Gereja Semakin Jauh dari Orang Papua

0
2795

Oleh: Octovianus Mote)*

Pertemuan kedua, kami dua ketemu di Kampungnya, Monsfoort. Dia jemput saya di Utrecht, antar keliling kota ini memperlihatkan aneka benda sejarah, termasuk gereja gereja yang dihancurkan oleh kaum Protestan dalam era reformasi. Dalam mobil menuju kampungnya, ia bercerita tentang massa kecilnya bersama orang tuanya yang seorang bekas seminari Katolik yang menjadi penggerak masyarakat kampung. Sebagai anak dari seorang terdidik yang memiliki sekolah, tempat dimana sejumlah biarawan Fransiskan yang saya kenal pun bersekolah disana, seperti Bruder Bloom, Pater Theo Verger dan Bapak Uskup Hermann Muninghof.

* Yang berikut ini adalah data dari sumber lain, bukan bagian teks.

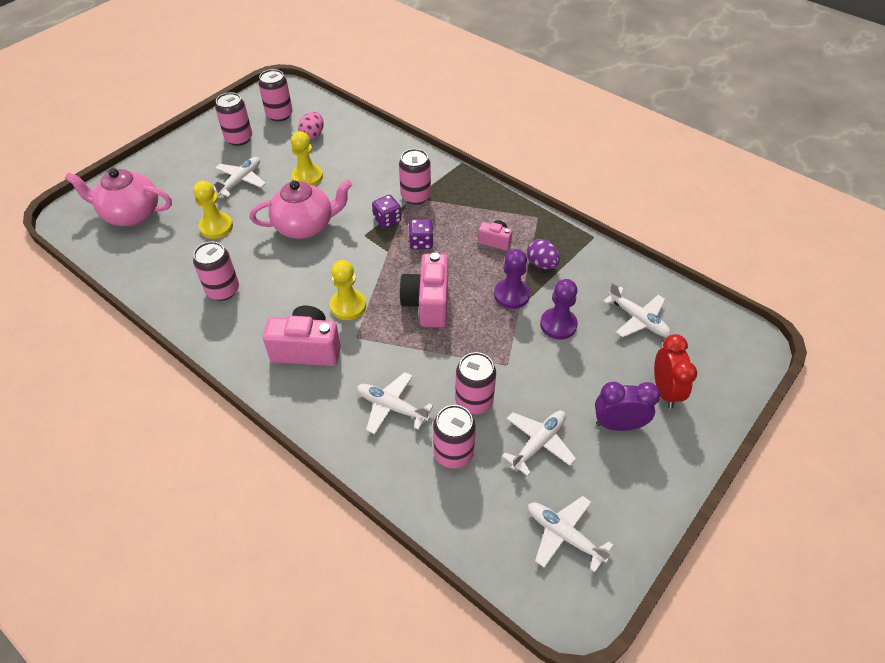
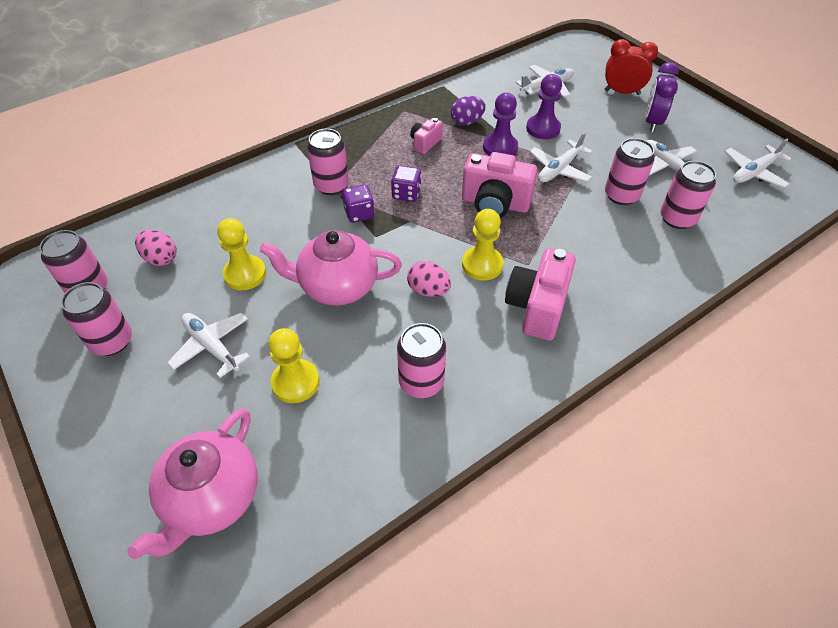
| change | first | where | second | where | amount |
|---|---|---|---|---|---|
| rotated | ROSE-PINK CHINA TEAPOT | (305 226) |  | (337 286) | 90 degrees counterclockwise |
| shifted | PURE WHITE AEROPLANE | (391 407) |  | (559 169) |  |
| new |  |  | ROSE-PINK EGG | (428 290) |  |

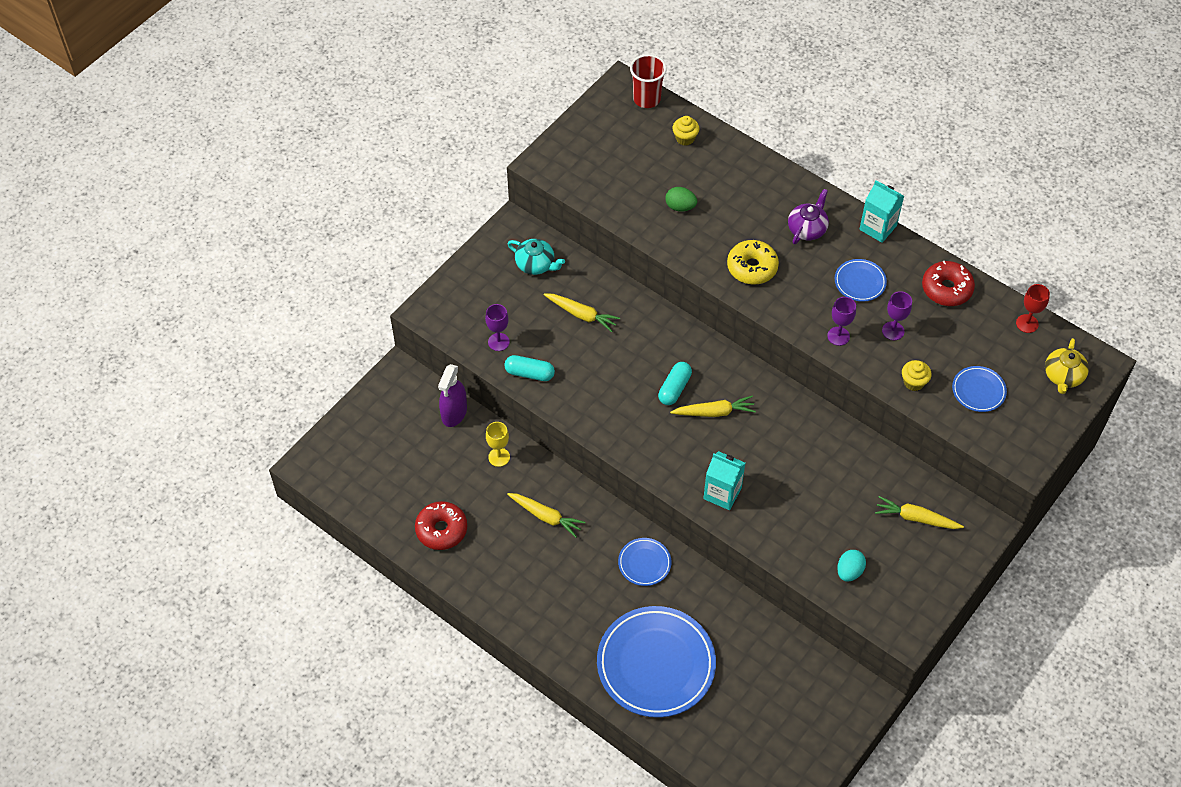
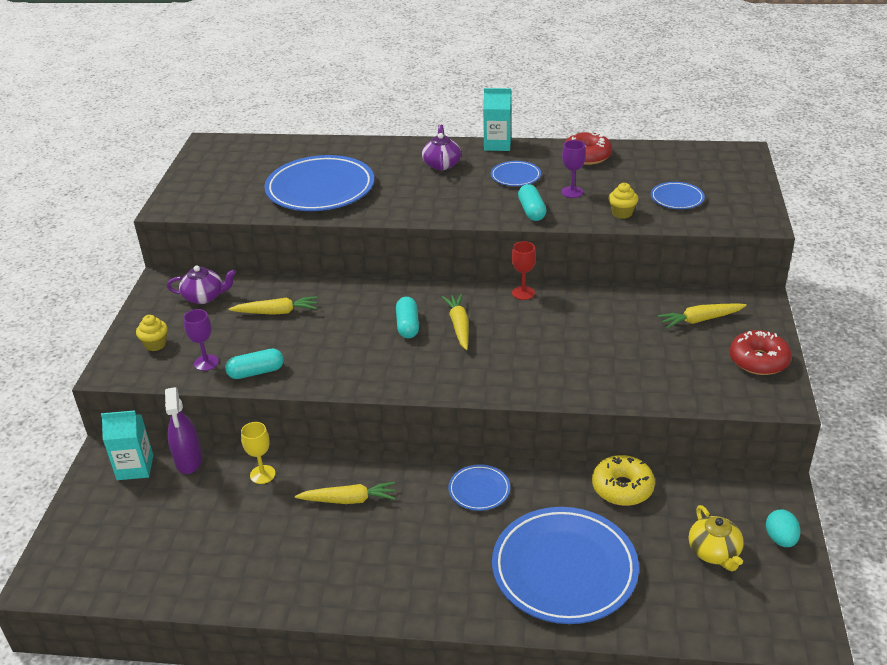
| change | first | where | second | where | amount |
|---|---|---|---|---|---|
| gone | SCARLET BEAKER | (646 99) |  |  |  |
| shifted | BRIGHT YELLOW FAIRY CAKE | (685 138) |  | (155 344) |  |
| swapped | GREEN EGG | (680 207) | BLUE FLAT DISH | (320 189) |  |
| repainted | TURQUOISE CHINA TEAPOT | (536 264) | ROYAL PURPLE CHINA TEAPOT | (204 297) |  |
| shifted | BRIGHT YELLOW DOUGHNUT | (752 267) |  | (622 488) |  |
| shifted | SCARLET GOBLET | (1027 323) |  | (523 293) |  |
| swapped | ROYAL PURPLE GOBLET | (838 336) | TURQUOISE PILL | (531 211) |  |
| shifted | BRIGHT YELLOW CHINA TEAPOT | (1063 376) |  | (714 552) |  |
| rotated | BRIGHT YELLOW CARROT | (714 412) |  | (459 326) | 60 degrees counterclockwise |
| shifted | TURQUOISE JUICE CARTON | (722 493) |  | (135 467) |  |
| shifted | SCARLET DOUGHNUT | (441 530) |  | (758 360) |  |
| shifted | TURQUOISE EGG | (849 571) |  | (780 539) |  |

Bagian pertama dapat anda baca di sini: Orang Papua Sungguh mau Merdeka

Kami makan siang di rumah salah satu saudarinya yang memiliki peternakan sapi perah, dimana susunya mereka hasilkan keju yang di eksport ke berbagai tempat, selain ke pasar local. Sebagai usaha keluarga semua mereka kerjakan sendiri, anak anak sepulang sekolah membantu orang tua dari memasukkan sapi ke kendang, mencuci puting susu sapi dan memasang tabung yang terhubung langsung ke mesin pengelolaan hingga membolak balik balik balok balok keju dari yang segar hingga masuk ke pengepakkan untuk di kirim.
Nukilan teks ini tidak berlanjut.